ACTIVITY LIST ->
a – Sum up the battery text in two sentences.
b – For each statement, say yes or no as to whether it agrees with the battery text, and quote the words of the text that decide it. (i) GM partnered with Sila Nanotechnologies to put silicon anodes into its Ultium cells. (ii) Sodium is significantly cheaper than lithium. (iii) Sodium-ion batteries are more sensitive to low temperatures than lithium-ion batteries.
c – Print the part of the battery text that opens with the words containing "In mid-2022, Mercedes" and closes with "and Equinox EV.".

Research in the mid-1990s, around the time that graphite anodes were really taking off, demonstrated that nano-sized silicon integrated into carbon structures might offer a solution to silicon’s drawbacks. It wasn’t until the early 2000s that this new branch of structural engineering really took off, with several startups emerging with the goal of commercializing silicon-based anodes. 

One such startup, Sila Nanotechnologies Inc., claimed that using “refined silicon materials known as nano-composite silicon reduces the weight of cells, improves battery range and shortens charging time.” This means that nano-silicon battery cells might hit on some of the three main development goals. Lighter weight cells mean that less energy is needed to move a car. Improved battery range and faster charge speeds address consumer issues. And, making silicon-based anodes may address some industry concerns about the environmental and carbon costs of making batteries. 

In mid-2022, Mercedes announced a partnership with Sila to incorporate their silicon-based anodes by mid-decade. Similarly, GM recently partnered with OneD Battery Sciences to incorporate silicon anodes into GM’s Ultium battery cells, which can be found in the newly released Chevrolet Blazer EV and Equinox EV. 

Sodium Batteries

Lithium is an abundant material, but difficult to extract for use in batteries. Additionally, recent headlines have emphasized the environmental and socioeconomic impacts of lithium mining. Sodium is a chemically similar element that is also quite abundant, but significantly cheaper and associated with fewer environmental problems. As a result, many groups are interested in producing sodium-based batteries to reduce costs and carbon footprint. 

Despite sodium being chemically similar to lithium, sodium-ion batteries have considerably lower energy density than lithium-ion batteries, which is a major drawback for widespread adoption, especially when it comes to passenger vehicles. However, a major plus for sodium batteries is that they are less sensitive to low temperatures than their lithium-ion cousins. Additionally, initial studies indicate that sodium-ion batteries may be more resistant to charge/discharge degradation, improving cycle life.

SUPPLIED RECORDS ->
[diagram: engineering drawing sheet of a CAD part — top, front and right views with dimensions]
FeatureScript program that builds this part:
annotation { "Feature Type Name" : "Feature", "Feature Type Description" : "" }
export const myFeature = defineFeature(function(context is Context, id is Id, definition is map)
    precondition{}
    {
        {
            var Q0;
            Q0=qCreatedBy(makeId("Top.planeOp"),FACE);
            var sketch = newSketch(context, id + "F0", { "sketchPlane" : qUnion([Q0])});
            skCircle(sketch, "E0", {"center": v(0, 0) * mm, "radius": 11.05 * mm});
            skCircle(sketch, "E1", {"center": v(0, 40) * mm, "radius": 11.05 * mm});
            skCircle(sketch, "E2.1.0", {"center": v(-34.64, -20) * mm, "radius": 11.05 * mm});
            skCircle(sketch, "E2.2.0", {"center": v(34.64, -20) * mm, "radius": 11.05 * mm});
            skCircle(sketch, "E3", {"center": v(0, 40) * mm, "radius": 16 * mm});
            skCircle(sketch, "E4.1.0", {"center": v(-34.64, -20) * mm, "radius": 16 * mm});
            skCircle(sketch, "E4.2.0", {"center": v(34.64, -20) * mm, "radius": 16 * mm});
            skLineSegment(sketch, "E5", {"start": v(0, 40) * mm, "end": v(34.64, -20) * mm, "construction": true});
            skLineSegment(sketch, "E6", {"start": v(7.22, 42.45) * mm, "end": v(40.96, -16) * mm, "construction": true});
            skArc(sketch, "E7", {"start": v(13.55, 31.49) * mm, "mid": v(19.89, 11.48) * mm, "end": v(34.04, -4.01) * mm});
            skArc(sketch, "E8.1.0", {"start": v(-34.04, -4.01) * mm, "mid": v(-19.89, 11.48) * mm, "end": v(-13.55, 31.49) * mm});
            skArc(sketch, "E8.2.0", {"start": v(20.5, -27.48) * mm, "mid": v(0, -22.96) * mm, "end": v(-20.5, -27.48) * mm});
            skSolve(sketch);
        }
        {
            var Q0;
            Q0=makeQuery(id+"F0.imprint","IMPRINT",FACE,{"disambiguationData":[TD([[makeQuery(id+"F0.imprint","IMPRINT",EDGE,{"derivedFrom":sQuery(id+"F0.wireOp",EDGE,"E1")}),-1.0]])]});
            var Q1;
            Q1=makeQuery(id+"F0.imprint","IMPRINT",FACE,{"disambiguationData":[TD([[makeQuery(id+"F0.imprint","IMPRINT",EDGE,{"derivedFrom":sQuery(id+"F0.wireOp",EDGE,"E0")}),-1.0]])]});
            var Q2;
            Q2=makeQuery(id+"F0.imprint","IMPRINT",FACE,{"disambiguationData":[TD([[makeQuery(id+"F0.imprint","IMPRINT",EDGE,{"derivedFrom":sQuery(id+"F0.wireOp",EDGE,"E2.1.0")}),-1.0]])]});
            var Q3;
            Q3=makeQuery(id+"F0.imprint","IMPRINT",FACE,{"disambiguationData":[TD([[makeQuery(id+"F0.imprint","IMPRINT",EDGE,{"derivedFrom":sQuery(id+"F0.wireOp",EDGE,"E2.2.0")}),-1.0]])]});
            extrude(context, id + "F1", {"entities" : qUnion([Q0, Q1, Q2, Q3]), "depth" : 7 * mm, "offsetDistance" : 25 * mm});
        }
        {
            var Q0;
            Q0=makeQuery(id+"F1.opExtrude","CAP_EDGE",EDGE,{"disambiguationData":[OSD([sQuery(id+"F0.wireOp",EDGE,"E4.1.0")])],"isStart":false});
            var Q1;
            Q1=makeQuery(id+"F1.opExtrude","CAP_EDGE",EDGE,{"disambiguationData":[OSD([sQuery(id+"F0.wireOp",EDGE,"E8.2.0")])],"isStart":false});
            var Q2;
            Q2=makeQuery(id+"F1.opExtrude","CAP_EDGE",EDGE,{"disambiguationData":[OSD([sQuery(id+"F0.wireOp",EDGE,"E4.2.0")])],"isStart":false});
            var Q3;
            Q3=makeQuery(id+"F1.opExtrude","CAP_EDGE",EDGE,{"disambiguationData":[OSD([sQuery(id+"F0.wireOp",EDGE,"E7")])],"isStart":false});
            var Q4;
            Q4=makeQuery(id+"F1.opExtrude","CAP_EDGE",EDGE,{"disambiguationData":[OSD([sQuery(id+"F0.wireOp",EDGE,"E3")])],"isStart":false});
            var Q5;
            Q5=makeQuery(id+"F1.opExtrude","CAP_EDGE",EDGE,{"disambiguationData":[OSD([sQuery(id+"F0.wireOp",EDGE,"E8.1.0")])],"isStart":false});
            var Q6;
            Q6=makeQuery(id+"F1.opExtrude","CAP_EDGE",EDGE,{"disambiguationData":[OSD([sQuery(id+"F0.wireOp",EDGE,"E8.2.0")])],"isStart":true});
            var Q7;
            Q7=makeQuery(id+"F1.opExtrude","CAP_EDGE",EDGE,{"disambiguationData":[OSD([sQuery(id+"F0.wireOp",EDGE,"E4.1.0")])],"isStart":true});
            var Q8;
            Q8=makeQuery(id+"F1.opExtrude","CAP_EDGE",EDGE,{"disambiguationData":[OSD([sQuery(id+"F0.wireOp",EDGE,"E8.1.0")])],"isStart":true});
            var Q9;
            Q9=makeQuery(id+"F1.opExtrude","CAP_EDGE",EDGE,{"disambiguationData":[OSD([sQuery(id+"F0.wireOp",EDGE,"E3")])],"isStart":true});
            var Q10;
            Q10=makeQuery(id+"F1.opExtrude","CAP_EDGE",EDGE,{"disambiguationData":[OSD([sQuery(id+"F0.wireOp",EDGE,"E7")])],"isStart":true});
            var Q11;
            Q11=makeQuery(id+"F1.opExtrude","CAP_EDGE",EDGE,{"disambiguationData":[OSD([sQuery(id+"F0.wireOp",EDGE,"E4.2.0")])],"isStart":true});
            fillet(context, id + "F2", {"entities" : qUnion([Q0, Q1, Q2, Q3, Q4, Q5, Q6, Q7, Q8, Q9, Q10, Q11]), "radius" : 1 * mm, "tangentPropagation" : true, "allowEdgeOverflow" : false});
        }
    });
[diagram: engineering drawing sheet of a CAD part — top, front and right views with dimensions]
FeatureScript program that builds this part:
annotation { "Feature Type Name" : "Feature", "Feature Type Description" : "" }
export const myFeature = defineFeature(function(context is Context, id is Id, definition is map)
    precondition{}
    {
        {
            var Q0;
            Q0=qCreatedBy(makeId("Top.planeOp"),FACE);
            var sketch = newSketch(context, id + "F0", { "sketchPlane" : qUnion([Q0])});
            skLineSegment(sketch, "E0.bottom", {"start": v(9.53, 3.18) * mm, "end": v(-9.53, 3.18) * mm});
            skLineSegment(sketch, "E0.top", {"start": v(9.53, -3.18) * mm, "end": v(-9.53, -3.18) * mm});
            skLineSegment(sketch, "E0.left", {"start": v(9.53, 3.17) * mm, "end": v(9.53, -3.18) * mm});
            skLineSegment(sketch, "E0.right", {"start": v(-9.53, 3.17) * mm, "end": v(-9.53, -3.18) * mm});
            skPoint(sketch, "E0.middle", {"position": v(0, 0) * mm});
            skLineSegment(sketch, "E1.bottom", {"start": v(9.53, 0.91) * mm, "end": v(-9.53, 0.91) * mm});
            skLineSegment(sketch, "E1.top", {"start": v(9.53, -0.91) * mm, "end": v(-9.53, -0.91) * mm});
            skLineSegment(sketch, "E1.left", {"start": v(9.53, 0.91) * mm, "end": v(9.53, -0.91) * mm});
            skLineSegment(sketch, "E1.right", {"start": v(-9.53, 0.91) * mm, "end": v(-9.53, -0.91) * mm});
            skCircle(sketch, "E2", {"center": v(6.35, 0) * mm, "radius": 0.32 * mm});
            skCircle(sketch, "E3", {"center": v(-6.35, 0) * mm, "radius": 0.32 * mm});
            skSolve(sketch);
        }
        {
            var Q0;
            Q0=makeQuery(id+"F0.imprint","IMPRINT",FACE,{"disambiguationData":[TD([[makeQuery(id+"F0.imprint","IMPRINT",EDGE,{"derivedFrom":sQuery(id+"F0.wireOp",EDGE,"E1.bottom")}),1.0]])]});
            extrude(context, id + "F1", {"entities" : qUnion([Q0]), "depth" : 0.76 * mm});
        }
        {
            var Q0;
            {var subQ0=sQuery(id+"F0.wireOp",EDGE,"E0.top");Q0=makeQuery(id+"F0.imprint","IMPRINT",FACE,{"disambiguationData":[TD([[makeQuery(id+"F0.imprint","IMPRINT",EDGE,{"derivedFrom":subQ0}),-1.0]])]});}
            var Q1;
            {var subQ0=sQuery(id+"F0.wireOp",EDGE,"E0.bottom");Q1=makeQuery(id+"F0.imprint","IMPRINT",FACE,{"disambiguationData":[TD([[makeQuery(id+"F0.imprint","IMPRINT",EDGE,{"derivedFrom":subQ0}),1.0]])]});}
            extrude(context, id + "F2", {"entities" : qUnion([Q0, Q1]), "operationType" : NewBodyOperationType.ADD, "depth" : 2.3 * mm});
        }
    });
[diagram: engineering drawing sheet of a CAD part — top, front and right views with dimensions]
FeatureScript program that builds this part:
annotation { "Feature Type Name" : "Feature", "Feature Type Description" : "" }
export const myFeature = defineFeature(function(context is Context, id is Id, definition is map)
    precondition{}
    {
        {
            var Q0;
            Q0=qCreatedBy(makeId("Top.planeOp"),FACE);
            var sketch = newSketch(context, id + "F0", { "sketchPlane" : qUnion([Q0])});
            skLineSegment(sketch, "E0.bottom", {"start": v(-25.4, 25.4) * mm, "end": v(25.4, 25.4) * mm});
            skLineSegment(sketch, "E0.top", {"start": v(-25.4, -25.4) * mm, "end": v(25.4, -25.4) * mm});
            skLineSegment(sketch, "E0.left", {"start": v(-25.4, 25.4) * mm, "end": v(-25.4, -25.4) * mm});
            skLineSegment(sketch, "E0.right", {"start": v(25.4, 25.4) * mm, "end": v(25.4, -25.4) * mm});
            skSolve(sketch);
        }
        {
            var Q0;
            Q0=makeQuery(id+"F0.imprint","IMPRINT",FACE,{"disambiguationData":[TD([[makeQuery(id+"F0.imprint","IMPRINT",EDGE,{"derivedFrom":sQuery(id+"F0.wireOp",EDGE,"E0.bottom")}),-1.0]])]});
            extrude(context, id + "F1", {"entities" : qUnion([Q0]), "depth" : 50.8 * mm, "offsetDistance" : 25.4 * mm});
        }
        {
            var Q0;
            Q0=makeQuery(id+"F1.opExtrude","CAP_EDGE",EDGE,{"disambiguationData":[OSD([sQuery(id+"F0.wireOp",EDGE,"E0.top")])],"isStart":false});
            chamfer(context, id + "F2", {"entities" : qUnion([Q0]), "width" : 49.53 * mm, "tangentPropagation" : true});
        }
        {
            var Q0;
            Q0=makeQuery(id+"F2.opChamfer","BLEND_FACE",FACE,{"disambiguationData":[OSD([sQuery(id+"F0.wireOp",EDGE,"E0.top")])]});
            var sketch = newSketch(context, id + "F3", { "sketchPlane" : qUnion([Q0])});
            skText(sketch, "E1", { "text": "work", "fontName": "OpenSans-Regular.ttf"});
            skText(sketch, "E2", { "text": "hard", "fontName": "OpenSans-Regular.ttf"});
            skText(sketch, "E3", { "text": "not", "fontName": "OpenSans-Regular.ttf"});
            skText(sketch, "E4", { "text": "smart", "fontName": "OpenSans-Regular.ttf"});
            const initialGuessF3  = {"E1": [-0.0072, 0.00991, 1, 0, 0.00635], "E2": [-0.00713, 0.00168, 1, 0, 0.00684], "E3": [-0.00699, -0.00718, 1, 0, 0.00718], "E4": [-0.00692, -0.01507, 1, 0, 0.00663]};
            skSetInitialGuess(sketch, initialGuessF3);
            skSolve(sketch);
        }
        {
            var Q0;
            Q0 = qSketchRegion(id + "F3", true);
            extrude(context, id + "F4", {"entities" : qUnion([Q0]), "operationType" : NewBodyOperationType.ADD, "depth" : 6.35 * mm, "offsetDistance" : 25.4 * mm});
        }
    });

ANSWERS FOR THIS EXERCISE ->
a – Research from the mid-1990s onward, followed by startups in the early 2000s, has pursued silicon-based anodes, which Sila Nanotechnologies claims make cells lighter, extend range and shorten charging time, and Mercedes and GM have partnered with Sila and OneD Battery Sciences to use them. Many groups want sodium-based batteries because sodium is cheaper and tied to fewer environmental problems than lithium, but these batteries have considerably lower energy density, though they handle low temperatures better and may resist charge/discharge degradation more.

b –
(i) No: "GM recently partnered with OneD Battery Sciences to incorporate silicon anodes into GM’s Ultium battery cells"
(ii) Yes: "Sodium is a chemically similar element that is also quite abundant, but significantly cheaper"
(iii) No: "they are less sensitive to low temperatures than their lithium-ion cousins"

c –
In mid-2022, Mercedes announced a partnership with Sila to incorporate their silicon-based anodes by mid-decade. Similarly, GM recently partnered with OneD Battery Sciences to incorporate silicon anodes into GM’s Ultium battery cells, which can be found in the newly released Chevrolet Blazer EV and Equinox EV.